Trafficking? 'No Rohingya in Burma'

Tuesday, August 5, 2014
PHUKET: Thailand and Burma (Myanmar) are making a sustained effort to jointly reduce the amount of human trafficking, a conference was told today on Phuket, with Thai police to operate soon from inside Burma.

Colonel Khemarin Hasasiri, Deputy Commander of the Foreign Affairs Division and once a member of the Thai Tsunami Victim Identification team, will be posted to Yangon from next month.

The Thailand-Myanmar Bilateral Meeting on Strengthening Law Enforcement and Criminal Justice Co-operation in Combating Trafficking in Persons brought together a team of about 10 people from Burma, with two observers, and a similar group from Thailand.

The meeting took place at the Cape Panwa Hotel on Phuket's east coast at the same time as a second meeting was being convened in Bangkok to examine migrant labor.

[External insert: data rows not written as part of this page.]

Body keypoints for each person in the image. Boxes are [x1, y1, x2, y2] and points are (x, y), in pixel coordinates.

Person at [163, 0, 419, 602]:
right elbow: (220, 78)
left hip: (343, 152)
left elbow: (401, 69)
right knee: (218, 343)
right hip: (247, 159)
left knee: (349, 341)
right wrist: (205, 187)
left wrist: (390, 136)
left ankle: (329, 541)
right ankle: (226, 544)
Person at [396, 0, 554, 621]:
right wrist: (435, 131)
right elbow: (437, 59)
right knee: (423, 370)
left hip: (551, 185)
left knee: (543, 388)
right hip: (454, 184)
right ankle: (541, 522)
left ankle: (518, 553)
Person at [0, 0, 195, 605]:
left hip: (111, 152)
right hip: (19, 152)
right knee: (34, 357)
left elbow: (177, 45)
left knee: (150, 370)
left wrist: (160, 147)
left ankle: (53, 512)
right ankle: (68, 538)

Thailand was dropped to Tier 3, the lowest level, in this year's US State Department Trafficking in Persons report, while Burma remains on Tier 2.

In December, boatpeople among a newly-arrived group of 139 men, women and children told Phuketwan reporters in Kuraburi, north of Phuket, that the Burmese Navy had handed them over to people smugglers who killed 12 and savagely beat many others.

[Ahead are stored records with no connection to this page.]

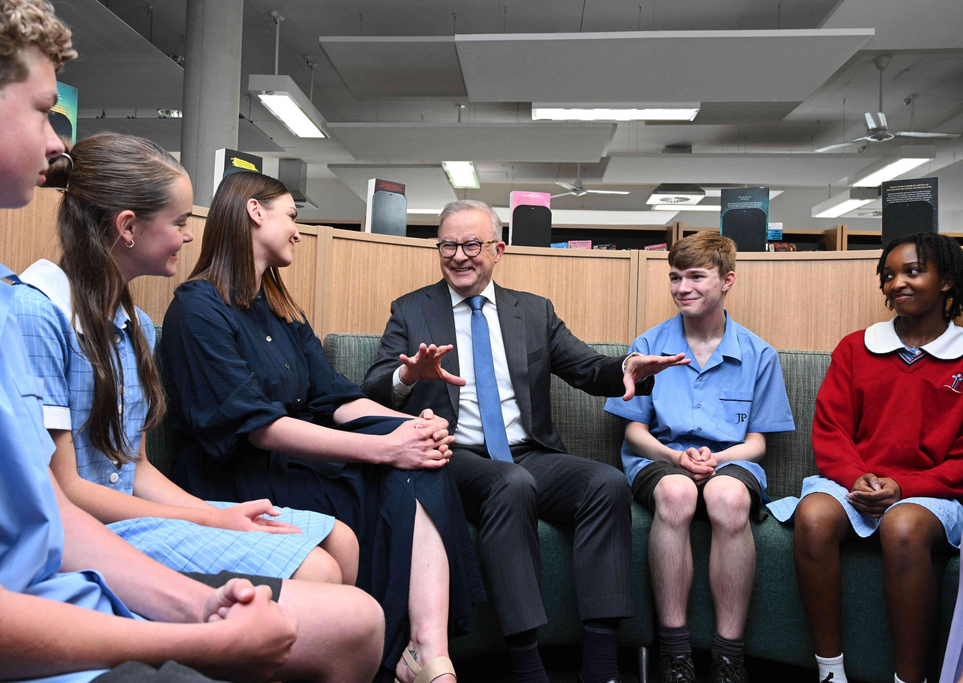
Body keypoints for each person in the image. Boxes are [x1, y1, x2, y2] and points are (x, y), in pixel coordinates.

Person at [0, 1, 383, 682]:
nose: (61, 143)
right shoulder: (30, 308)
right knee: (339, 604)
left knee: (348, 589)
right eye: (43, 111)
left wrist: (208, 560)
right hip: (55, 581)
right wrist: (206, 612)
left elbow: (74, 494)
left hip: (70, 567)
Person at [158, 170, 484, 683]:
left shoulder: (283, 308)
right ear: (254, 212)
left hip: (296, 463)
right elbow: (259, 428)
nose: (298, 230)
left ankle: (427, 651)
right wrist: (383, 451)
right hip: (237, 477)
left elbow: (337, 398)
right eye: (292, 215)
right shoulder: (196, 309)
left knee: (419, 462)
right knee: (397, 470)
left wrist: (411, 427)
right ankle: (412, 654)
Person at [361, 199, 688, 683]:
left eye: (472, 244)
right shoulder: (412, 310)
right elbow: (373, 385)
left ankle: (601, 665)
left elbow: (586, 368)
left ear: (498, 249)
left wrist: (627, 367)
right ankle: (526, 664)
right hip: (453, 455)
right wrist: (407, 377)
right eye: (447, 245)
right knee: (509, 484)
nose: (459, 256)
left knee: (605, 484)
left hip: (529, 453)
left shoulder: (533, 311)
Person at [12, 132, 360, 585]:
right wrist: (209, 520)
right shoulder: (37, 311)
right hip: (78, 528)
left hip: (129, 514)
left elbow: (133, 467)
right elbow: (65, 490)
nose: (190, 234)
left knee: (341, 541)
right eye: (178, 222)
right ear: (129, 227)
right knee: (318, 571)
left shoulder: (135, 321)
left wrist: (219, 515)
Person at [768, 232, 963, 683]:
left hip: (928, 492)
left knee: (904, 524)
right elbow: (831, 431)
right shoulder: (856, 348)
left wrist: (904, 488)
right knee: (813, 516)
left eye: (913, 271)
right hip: (855, 481)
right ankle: (830, 672)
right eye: (890, 275)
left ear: (948, 281)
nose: (898, 283)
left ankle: (908, 679)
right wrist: (859, 478)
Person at [604, 232, 794, 683]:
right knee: (676, 494)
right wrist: (675, 457)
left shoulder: (758, 353)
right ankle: (674, 652)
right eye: (674, 277)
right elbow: (634, 429)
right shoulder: (648, 345)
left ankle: (729, 656)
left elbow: (758, 443)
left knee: (729, 499)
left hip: (730, 459)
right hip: (661, 459)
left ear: (727, 280)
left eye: (695, 276)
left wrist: (717, 459)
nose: (682, 287)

Phuketwan had no way of verifying the account, but it's not the first time that boatpeople have alleged mistreatment at the hands of the Burmese military, or the first account of official collusion with smugglers or traffickers.

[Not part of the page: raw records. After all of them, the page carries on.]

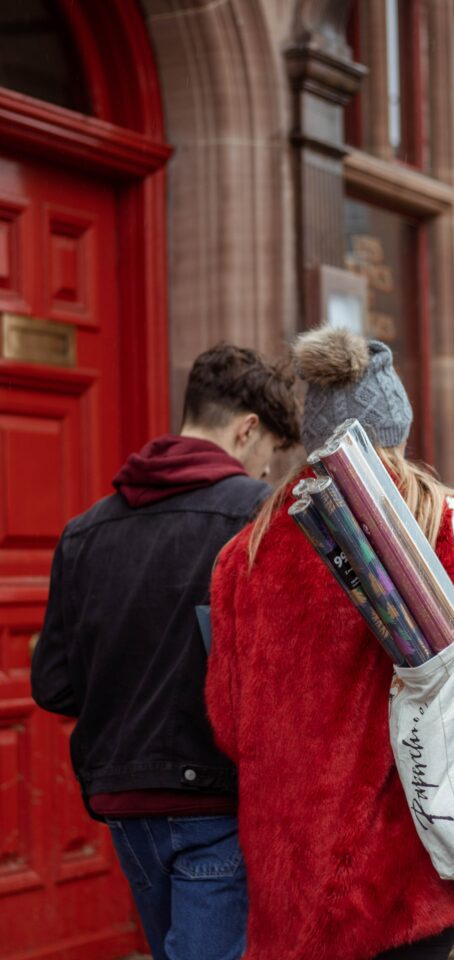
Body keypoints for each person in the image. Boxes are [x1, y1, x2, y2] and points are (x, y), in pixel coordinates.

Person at [205, 327, 454, 960]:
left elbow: (230, 725)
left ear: (315, 435)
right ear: (397, 425)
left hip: (292, 871)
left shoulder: (247, 552)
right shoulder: (449, 522)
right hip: (406, 869)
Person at [31, 343, 300, 960]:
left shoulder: (85, 530)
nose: (265, 473)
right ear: (247, 429)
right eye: (268, 458)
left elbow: (53, 685)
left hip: (125, 804)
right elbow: (293, 671)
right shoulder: (256, 517)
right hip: (217, 800)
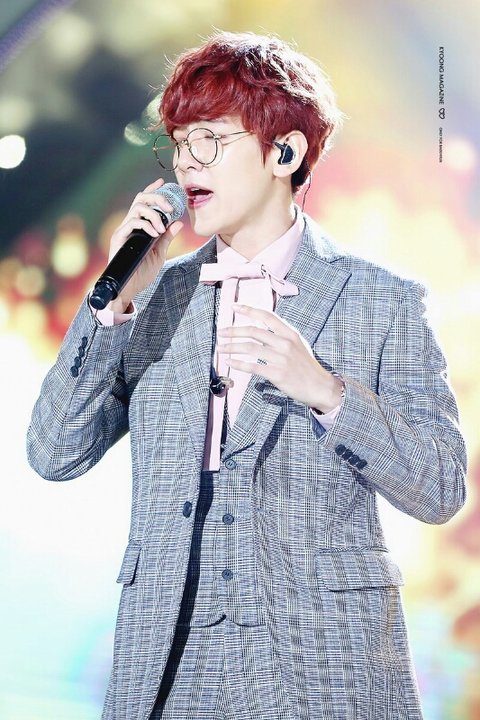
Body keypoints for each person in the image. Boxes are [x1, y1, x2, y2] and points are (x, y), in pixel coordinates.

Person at [27, 31, 467, 720]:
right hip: (170, 665)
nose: (185, 163)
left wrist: (327, 392)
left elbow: (441, 487)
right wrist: (111, 308)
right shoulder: (154, 297)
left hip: (328, 666)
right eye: (179, 143)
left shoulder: (383, 301)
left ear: (284, 153)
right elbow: (54, 453)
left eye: (209, 140)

The head of the Thai delegation, Lieutenant General M. L. Pansak Kasemsant, said: ''We don't know whether Thailand will be on Tier 3 next year but we have to try our hardest.''

He and the head of the Burmese delegation, Police Brigadier General Win Naing Tun, agreed that progress had been made through bilateral meetings so far.

When asked whether officials in Burma or Thailand could confirm that 80,000 boatpeople had sailed south from Burma since violence broke out in Rakhine state in mid-2012, Lieutenant General Pansak questioned that figure and said he doubted a number of that size was possible.

When the word ''Rohingya'' was used in a question, Brigadier General Win said there were no ''Rohingya'' in Burma ''but we do have a minority group from a neighboring country.''

''It is a sensitive issue and it could affect both countries,'' he added.

Both men agreed that the issues of Burma's boatpeople and human trafficking were becoming more transparent, with the International Organisation for Migration and the UNHCR refugee agency now involved in monitoring.

Lieutenant General Pansak said he had recently visited the US to explain what the Thai government was doing about human trafficking.

He added that the Royal Thai Navy's court action against Phuketwan journalists was ''a personal matter, not involving the Thai government.''

He said he could not explain why the Navy chose to sue Phuketwan but neglected to prosecute several Thai mainstream news outlets which republished the same contentious paragraph from the Reuters news agency.

''Better you ask the Royal Thai Navy why they didn't sue other Thai media,'' he said.

The paragraph was part of a series of articles that later won Reuters a prestigious Pulitzer Prize for its work on the Rohingya boatpeople.

The number of boats carrying Rohingya and Bangladeshis south has diminished through June and July but an increase is expected as the monsoon seas become safer.

Most boats usually take to the water between October and April.

The trial of journalists Alan Morison and Chutima Sidasathian on allegations of criminal defamation and a count under the Computer Crimes Act continues on Phuket in March next year.